Expatica news

US jazz ambassadors go where diplomats fear to tread

New York — A midnight jazz concert in a Manhattan bar seems an unlikely place to plot US foreign policy — until you take a closer look at the musicians.

Meet the jazz ambassadors, a motley army of trumpeters, pianists, drummers, double-bassists and other jazzmen recruited by Washington to win hearts in some of the most US-sceptic corners of the world.

This week, they drank and jammed against the twinkling backdrop of the New York night to celebrate ending the latest Rhythm Road tour, a program run by Jazz at Lincoln Centre and the State Department.

Their itineraries, taking in the likes of Belarus, Myanmar and the Middle East, would have tested even Washington’s seasoned regular diplomats.
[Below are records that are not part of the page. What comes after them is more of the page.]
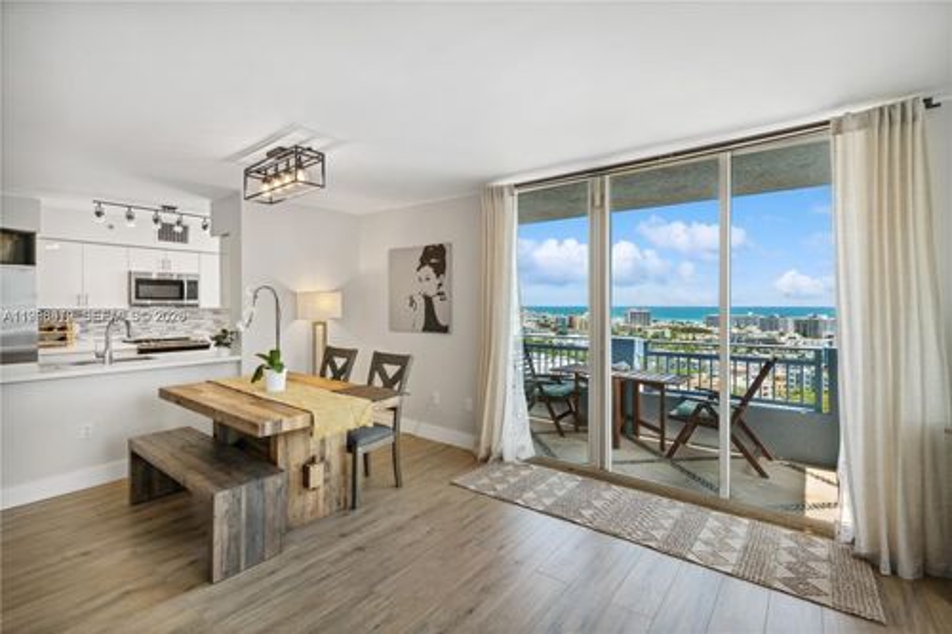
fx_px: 423
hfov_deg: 96.8
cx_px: 476
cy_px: 317
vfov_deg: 73.7
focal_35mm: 16
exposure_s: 1/125
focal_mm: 16
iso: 200
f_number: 9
Saxophonist Chris Byars’ quartet was dispatched to play in US bugbear Syria, as well as in Bahrain and other deeply conservative Muslim states.

He describes arriving in Oman and thinking that "wow, these people have never heard jazz before."

Rhythm Road started in 2005, but descends from the Cold War-era Jazz Ambassadors program which sent legends including Dizzie Gillespie, Benny Goodman, Louis Armstrong and Duke Ellington out to combat Soviet cultural influence.

The program is thriving — applications are up a third to audition for the 2010 season — and would seem to fit well with President Barack Obama’s promise of greater dialogue.

Certainly the US image, battered by torture scandals and the widely condemned wars in Iraq and Afghanistan, could do with a public relations lift.

Participants say the program does just that, stressing that jazz is not only the most American of art forms, but also peculiarly suited to diplomacy.

After all, bands typically involve three or four people playing different instruments without sheet music and still, through negotiation and cooperation, combining to produce glorious sound.

"It’s about engagement and listening. That’s fundamental to a bandstand," said Susan John, Jazz at Lincoln Centre’s director of touring.

Jazz principles of "call and response and improvisation," she added, are "a perfect illustration of democracy and dialogue."

Ryan Cohan, whose quartet toured Belarus, Russia and Ukraine this year, said audiences potentially hostile to the United States quickly warm to visiting bands.

"People see this desire of Americans to connect, Americans that they thought were out to rule the world. They see humility," Cohan, 38, said. "It gives an incredibly different perspective about Americans."

Not all Rhythm Road musicians play jazz.

Liz Chibucos, 23, visited Myanmar with Student Loan, a bluegrass band, but she said the strategy of using archetypal US sounds to connect with people — and inviting them to join improv sessions — was the same.

"We said, ‘we’re bringing our culture to you and we want to learn from you,’" she recalled, adding: "This is far more effective than any war."

Participants acknowledge some might perceive them as propaganda tools, but say the danger is easily avoided when instruments are allowed to do the talking.

"A lot of that is better accomplished without words. When you start to spell it out for people they start to think you’re out to sell and they get cynical," Byars, 38, said. "The sooner I start to play the happier people are."

Even Oman eventually caved in to US diplomacy’s sonic weapon, Byars says.

During a rather strained concert for students the electricity unexpectedly cut. Then suddenly, under cover of darkness, the straight-laced audience loosened up, danced and began to wave cell phones.

"It became like a jazz club," Byars said. "They started to have fun. They also had cell phones and I saw all these glowing lights, a combination of fireflies and UFOs and I really knew they were there. It was incredible."